Only one stretch of the listing below is wanted. Give it again exactly, from the line with "252 417 4.57" through the line with "29 256 64.88".
Segment Start: Study material
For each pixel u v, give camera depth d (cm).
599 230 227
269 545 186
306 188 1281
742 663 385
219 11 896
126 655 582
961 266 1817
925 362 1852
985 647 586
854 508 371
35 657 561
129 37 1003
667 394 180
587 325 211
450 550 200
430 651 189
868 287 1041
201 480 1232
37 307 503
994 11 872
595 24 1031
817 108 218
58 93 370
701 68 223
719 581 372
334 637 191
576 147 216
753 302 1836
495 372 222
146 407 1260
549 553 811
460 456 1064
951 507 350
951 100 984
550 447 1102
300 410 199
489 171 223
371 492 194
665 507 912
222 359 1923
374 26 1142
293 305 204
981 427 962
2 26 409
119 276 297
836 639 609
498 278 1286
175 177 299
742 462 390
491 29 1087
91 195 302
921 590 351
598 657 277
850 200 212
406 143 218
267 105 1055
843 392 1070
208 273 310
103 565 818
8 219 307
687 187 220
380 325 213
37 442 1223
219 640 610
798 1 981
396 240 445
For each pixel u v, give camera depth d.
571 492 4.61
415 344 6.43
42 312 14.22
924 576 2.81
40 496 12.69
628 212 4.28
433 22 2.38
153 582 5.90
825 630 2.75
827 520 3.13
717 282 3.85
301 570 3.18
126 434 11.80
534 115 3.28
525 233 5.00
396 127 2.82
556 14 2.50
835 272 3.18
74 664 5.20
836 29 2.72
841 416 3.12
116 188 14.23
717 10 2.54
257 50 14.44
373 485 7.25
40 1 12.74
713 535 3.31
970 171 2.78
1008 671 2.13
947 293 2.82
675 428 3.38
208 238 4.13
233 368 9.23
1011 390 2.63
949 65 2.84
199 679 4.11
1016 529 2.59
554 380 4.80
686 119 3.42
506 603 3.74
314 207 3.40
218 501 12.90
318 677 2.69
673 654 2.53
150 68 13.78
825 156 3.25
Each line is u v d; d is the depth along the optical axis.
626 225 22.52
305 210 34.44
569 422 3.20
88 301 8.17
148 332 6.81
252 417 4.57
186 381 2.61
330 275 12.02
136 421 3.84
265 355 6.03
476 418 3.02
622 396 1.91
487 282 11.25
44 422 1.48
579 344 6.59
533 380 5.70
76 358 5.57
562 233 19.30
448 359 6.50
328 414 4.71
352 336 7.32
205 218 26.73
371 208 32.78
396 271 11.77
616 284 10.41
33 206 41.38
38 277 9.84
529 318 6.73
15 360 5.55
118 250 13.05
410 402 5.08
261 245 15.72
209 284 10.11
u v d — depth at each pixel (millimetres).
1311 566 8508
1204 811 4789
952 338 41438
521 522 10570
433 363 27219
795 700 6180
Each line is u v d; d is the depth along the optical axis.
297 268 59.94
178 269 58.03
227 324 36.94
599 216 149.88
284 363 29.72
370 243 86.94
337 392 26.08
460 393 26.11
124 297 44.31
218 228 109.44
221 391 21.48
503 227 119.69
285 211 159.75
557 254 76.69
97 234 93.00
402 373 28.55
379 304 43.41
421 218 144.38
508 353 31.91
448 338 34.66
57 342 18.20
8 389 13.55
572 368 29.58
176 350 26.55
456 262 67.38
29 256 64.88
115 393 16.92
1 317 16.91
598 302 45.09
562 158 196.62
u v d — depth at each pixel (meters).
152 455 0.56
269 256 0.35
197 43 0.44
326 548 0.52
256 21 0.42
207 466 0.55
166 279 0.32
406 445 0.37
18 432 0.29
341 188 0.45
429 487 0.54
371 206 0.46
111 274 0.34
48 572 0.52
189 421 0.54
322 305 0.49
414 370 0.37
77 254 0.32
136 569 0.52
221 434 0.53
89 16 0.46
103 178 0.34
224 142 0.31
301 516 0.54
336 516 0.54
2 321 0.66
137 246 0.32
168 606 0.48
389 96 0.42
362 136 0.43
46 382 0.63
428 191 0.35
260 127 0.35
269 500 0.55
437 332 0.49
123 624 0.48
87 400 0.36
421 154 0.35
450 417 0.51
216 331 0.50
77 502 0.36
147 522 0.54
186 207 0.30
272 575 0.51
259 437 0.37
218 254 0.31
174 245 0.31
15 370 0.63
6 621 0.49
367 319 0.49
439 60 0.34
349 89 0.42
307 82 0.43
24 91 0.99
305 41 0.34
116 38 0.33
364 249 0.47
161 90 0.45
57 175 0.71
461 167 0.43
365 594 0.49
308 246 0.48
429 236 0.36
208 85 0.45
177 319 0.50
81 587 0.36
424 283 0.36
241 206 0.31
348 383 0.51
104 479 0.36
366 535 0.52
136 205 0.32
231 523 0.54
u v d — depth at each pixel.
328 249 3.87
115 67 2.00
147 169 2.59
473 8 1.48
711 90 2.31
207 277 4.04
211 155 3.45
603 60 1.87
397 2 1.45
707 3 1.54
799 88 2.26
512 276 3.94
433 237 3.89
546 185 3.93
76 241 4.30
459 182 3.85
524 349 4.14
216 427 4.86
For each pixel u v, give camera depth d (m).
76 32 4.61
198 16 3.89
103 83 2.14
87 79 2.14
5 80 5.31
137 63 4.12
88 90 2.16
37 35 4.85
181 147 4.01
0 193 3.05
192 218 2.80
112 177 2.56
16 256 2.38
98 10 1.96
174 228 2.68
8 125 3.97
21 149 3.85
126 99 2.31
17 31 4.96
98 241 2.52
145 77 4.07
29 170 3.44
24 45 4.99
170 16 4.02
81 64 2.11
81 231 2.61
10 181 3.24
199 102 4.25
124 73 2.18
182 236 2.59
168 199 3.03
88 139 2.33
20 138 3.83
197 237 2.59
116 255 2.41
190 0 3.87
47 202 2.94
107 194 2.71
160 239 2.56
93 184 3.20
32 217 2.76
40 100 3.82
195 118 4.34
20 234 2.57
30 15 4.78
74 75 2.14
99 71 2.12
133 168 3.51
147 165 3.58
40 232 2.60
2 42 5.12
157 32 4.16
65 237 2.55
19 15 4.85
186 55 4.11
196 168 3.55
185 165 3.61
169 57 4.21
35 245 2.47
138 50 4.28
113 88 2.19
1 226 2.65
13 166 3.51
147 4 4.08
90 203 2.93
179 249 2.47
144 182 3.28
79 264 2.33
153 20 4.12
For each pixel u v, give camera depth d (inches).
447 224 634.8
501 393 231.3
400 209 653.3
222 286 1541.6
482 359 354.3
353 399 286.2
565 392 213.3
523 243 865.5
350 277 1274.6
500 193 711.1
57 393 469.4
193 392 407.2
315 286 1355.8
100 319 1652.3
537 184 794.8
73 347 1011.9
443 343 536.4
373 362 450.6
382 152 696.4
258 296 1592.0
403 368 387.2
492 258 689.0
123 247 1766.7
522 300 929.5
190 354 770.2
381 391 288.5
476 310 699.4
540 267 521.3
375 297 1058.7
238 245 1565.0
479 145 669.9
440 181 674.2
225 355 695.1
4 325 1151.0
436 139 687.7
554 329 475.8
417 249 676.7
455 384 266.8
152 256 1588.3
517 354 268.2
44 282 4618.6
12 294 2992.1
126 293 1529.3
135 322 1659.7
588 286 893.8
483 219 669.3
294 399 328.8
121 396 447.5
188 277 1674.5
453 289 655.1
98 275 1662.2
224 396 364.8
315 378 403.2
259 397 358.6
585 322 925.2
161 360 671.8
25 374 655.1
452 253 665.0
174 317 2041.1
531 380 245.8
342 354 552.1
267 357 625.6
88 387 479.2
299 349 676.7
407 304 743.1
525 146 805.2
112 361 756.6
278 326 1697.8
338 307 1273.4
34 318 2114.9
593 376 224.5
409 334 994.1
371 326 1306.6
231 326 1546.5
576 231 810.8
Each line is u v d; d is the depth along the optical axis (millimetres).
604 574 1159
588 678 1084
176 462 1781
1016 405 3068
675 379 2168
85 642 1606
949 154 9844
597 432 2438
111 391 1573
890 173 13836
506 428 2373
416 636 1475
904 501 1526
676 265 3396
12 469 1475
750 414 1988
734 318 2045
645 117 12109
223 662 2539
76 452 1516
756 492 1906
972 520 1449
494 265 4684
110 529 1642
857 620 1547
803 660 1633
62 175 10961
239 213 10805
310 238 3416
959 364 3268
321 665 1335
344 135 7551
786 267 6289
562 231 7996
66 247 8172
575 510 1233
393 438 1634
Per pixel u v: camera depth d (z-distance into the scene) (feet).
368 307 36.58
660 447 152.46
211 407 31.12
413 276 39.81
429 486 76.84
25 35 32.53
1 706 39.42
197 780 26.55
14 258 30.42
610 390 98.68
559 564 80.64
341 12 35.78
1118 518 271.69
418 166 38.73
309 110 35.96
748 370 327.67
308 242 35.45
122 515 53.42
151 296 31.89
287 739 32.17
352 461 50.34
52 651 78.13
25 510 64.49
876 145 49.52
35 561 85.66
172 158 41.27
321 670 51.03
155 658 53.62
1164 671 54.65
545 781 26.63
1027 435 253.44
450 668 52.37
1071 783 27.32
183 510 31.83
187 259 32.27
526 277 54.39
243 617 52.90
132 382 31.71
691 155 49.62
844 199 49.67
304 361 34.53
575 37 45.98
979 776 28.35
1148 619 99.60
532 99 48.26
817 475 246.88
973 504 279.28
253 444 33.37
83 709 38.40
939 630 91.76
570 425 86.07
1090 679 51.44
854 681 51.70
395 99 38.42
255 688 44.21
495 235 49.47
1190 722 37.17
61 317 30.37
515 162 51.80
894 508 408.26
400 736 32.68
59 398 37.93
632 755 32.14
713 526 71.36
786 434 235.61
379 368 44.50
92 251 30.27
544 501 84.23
Segment End: Study material
Solution to this problem
252 417 4.57
186 381 2.61
330 275 12.02
136 421 3.84
265 355 6.03
476 418 3.02
622 396 1.91
487 282 11.25
44 422 1.48
579 344 6.59
533 380 5.70
76 358 5.57
562 233 19.30
448 359 6.50
328 414 4.71
352 336 7.32
205 218 26.73
371 208 32.78
396 271 11.77
616 284 10.41
33 206 41.38
38 277 9.84
529 318 6.73
15 360 5.55
118 250 13.05
410 402 5.08
261 245 15.72
209 284 10.11
u v d — depth at each pixel (millimetres).
1311 566 8508
1204 811 4789
952 338 41438
521 522 10570
433 363 27219
795 700 6180
Each line is u v d; d is the depth along the optical axis.
297 268 59.94
178 269 58.03
227 324 36.94
599 216 149.88
284 363 29.72
370 243 86.94
337 392 26.08
460 393 26.11
124 297 44.31
218 228 109.44
221 391 21.48
503 227 119.69
285 211 159.75
557 254 76.69
97 234 93.00
402 373 28.55
379 304 43.41
421 218 144.38
508 353 31.91
448 338 34.66
57 342 18.20
8 389 13.55
572 368 29.58
176 350 26.55
456 262 67.38
29 256 64.88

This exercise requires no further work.